*Selected excerpt*.

┌────────

Sortaflex: D.I.Y. Tube Bass Preamp

Way back in 2013, I built a clone of an Ampeg B15n Portaflex “fliptop” head unit. What I came up with was a sort of average based on several schematics I’d found, all with slight differences. That project was fiddly and expensive, but I’m glad I saw it through because it was my first D.I.Y. tube bass amp. I tried to be as “canonical” as possible, given cost concerns and available resources.

So after emerging from under my rock a few months ago, I decided that I wanted to build a tube bass preamp that would run on AC power. I chose the Portaflex preamp section as a model mostly because I’d had a good experience with it before, but I wasn’t super-strict about sticking to the original. What follows is a brief record that project.

For questions and comments, email th@thallenbeck.com

History of the Ampeg B-15 Portaflex

Note for D.I.Y.ers

If anyone wants to make one of these, I can put up PCB images, a bill of materials, and other resources. Both PCBs are single-sided. Although I chose to have a few manufactured, they can be made with transfer / ferric chloride, or similar. See the end of this post for more information about components and such.

└────────

Stored records
┌────────

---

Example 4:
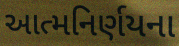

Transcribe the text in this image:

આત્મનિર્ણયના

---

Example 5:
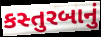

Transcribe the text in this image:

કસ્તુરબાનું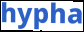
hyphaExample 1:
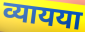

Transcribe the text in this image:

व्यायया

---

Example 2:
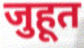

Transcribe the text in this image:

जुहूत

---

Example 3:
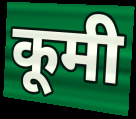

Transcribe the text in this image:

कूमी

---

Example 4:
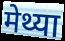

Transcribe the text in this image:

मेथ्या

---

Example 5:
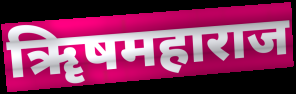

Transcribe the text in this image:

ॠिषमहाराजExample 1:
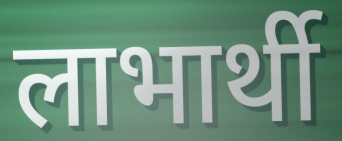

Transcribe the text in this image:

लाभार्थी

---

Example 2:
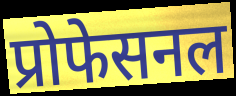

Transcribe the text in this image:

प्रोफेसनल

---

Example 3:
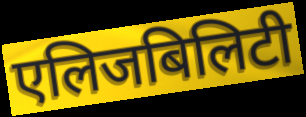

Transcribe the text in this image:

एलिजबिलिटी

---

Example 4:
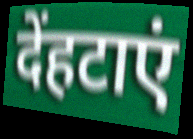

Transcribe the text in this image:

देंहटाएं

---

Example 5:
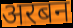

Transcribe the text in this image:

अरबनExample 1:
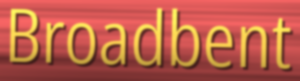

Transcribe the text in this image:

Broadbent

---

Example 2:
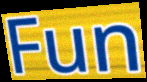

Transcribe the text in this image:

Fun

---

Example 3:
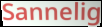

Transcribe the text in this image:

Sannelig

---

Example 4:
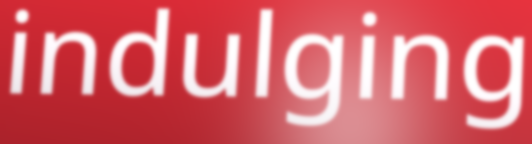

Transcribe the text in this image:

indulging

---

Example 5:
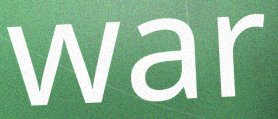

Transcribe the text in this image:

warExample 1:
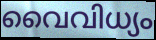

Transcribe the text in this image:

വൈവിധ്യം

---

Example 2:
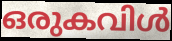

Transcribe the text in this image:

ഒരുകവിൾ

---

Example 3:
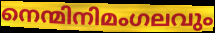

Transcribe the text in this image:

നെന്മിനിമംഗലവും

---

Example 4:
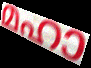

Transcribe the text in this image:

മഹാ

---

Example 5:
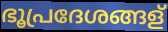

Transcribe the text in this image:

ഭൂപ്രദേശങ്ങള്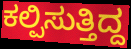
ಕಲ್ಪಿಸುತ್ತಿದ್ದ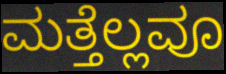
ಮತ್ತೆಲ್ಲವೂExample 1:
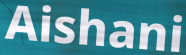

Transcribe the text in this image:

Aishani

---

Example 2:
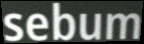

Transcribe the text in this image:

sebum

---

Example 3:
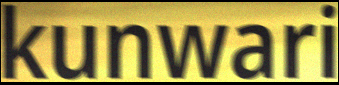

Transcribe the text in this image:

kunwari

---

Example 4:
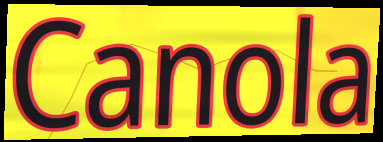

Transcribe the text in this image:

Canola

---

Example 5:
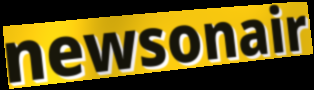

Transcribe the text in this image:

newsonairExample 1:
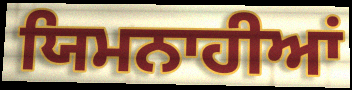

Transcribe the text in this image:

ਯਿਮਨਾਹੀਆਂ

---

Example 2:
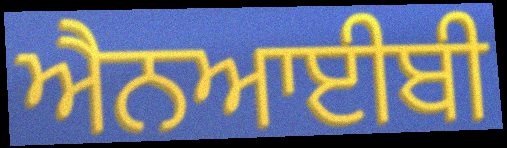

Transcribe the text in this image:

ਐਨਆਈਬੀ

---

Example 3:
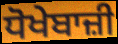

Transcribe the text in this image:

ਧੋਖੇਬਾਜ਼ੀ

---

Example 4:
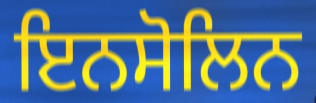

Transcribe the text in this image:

└────────

*Written tasks*.
[1] Copy out word for word everything in the tube bass preamp write-up from "If anyone wants" down to "components and such.".
[2] According to the tube bass preamp write-up, what kind of power was the new preamp meant to run on?
Please rely only on the tube bass preamp write-up for everything here.

*Answers by task*.
[1]
If anyone wants to make one of these, I can put up PCB images, a bill of materials, and other resources. Both PCBs are single-sided. Although I chose to have a few manufactured, they can be made with transfer / ferric chloride, or similar. See the end of this post for more information about components and such.

[2] AC power